Two takeaways from this work are:

  • Larger models are easier to fine-tune due to their low IDs.

  • Longer pre-training makes models easier to fine-tune, as they become better aligned with task-specific objectives.

As the model size (n = number of parameters) increases, d_90 required for the fine-tuning task decreases. {Image Source: Gemini}

Why Does This Matter? Where Does It Lead?

Now that we understand fine-tuning large models with fewer parameters, it’s easier to appreciate adapter-based Parameter-Efficient Fine-Tuning (PEFT) methods. One such method, LoRA, introduces additional parameters called adapters, which are the only components trained during the fine-tuning process. The key idea is to fine-tune and save only these adapters for each downstream task, significantly reducing resource requirements.

For more details on LoRA, please refer to my previous blogs Idea behind PEFT and LoRA and Analyzing LoRA through its implementation on an MLP.

Multiple small adapters can be fine-tuned and stored over a large pre-trained model. {Image Source: Gemini}

Important Note: Typically, an n-dimensional equation requires an n+1-dimensional space for plotting, with the n+1ᵗʰ dimension representing the function’s value. Since plotting a function with 3 parameters would require a 4-dimensional space, which is difficult to visualize, I discounted the mathematical accuracy in order to better demonstrate the idea of ID.


In Part 2, we will demystify the process of measuring ID using random subspace training, as outlined in Section 2 of the referenced paper by Li et al.,¹. We will focus on the intricacies of the projection mechanism, systematically addressing key questions and replicating the results presented in the original work.

All images are by the author unless otherwise stated.

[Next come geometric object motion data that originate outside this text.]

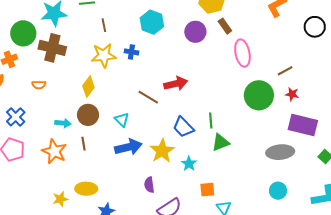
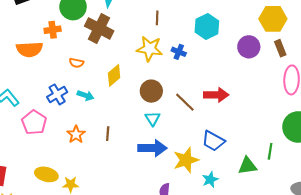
yellow diamond: (88, 87) -> (114, 75), moved
brown circle: (88, 115) -> (151, 91), moved
blue cross: (16, 117) -> (57, 94), moved
green line: (211, 121) -> (270, 151), moved
cyan arrow: (63, 123) -> (85, 95), moved
blue trapezoid: (183, 127) -> (213, 141), turned -30
orange star: (54, 151) -> (76, 134), size x0.7
yellow ellipse: (86, 189) -> (46, 174), moved

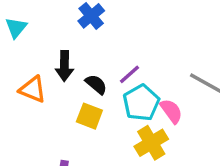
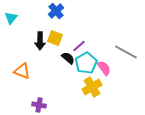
black semicircle: (96, 84) -> (68, 58), moved
orange triangle: (33, 89) -> (22, 71), moved
yellow square: (89, 116) -> (55, 38), moved

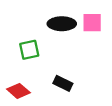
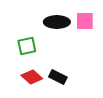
red diamond: (18, 91) -> (32, 77), moved

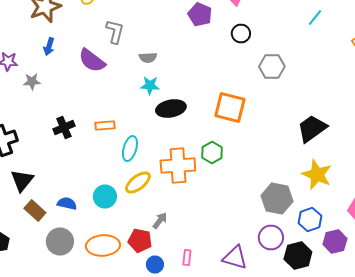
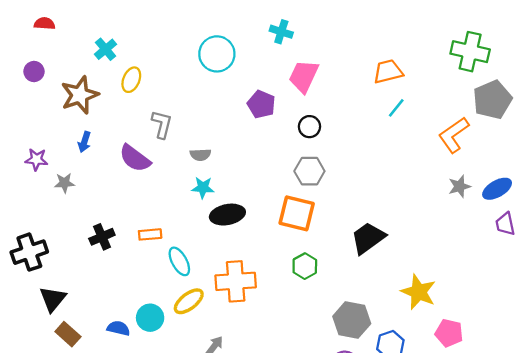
gray hexagon: (272, 66) -> (309, 171), moved
black trapezoid: (312, 128) -> (368, 238), moved
cyan ellipse: (130, 148) -> (179, 261), turned -45
green hexagon: (212, 152) -> (305, 266), moved
yellow star: (317, 174) -> (419, 292), moved
blue semicircle: (67, 204) -> (118, 328), moved

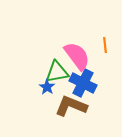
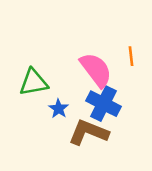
green triangle: (57, 72) -> (34, 82), moved

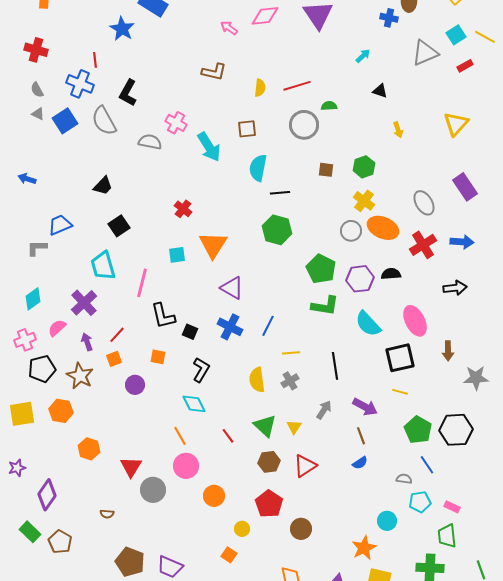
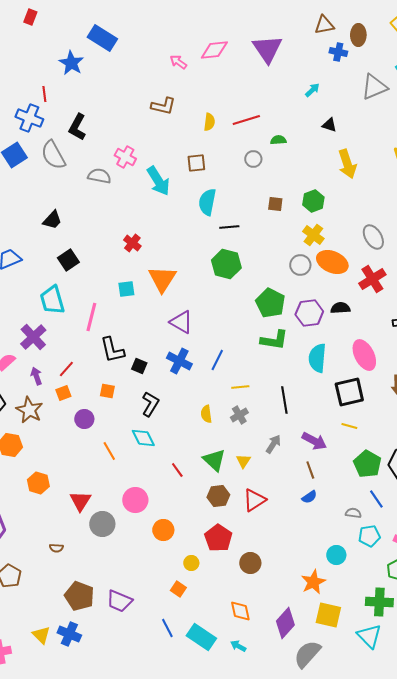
gray circle: (304, 125) -> (253, 159), size x0.6
yellow arrow: (398, 130) -> (347, 164), size x1.8
cyan semicircle: (368, 324) -> (317, 358), turned 48
yellow semicircle: (257, 380) -> (206, 414), size x0.7
orange line: (180, 436) -> (109, 451), moved

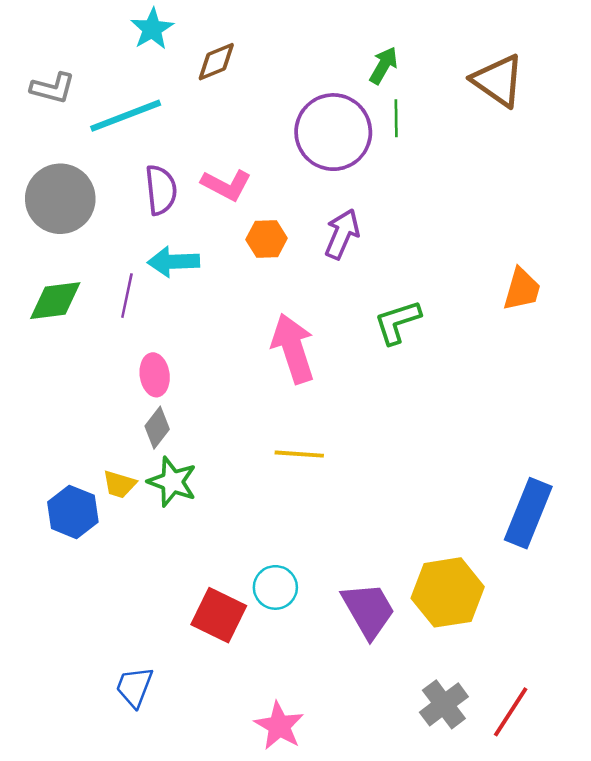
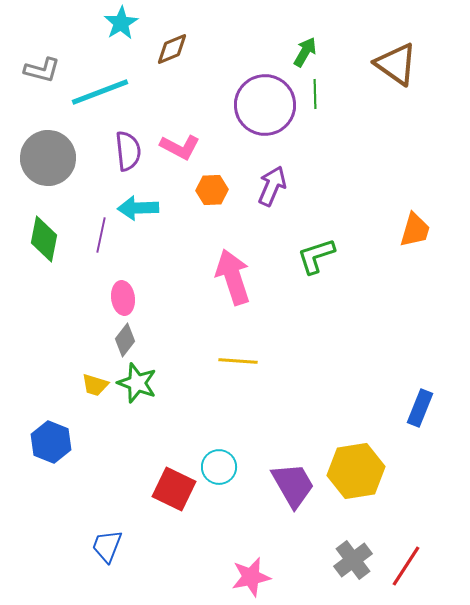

[1] Chunyuan Li and Heerad Farkhoor and Rosanne Liu and Jason Yosinski. Measuring the ID of Objective Landscapes, 2018.

[2] Chiyuan Zhang and Samy Bengio and Moritz Hardt and Benjamin Recht and Oriol Vinyals}. Understanding deep learning requires rethinking generalization}, 2017.

[3] Armen Aghajanyan and Luke Zettlemoyer and Sonal Gupta.
Intrinsic Dimensionality Explains the Effectiveness of Language Model Fine-Tuning, 2020

[4] Yinhan Liu, Myle Ott, Naman Goyal, Jingfei Du, Mandar Joshi, Danqi Chen, Omer Levy, Mike Lewis, Luke Zettlemoyer, Veselin Stoyanov. RoBERTa: A Robustly Optimized BERT Pretraining Approach, 2019

[5] William B Dolan and Chris Brockett.
Automatically constructing a corpus of sentential paraphrases, 2005.

[6] Ian J. Goodfellow, Oriol Vinyals, Andrew M. Saxe. Qualitatively characterizing neural network optimization problems.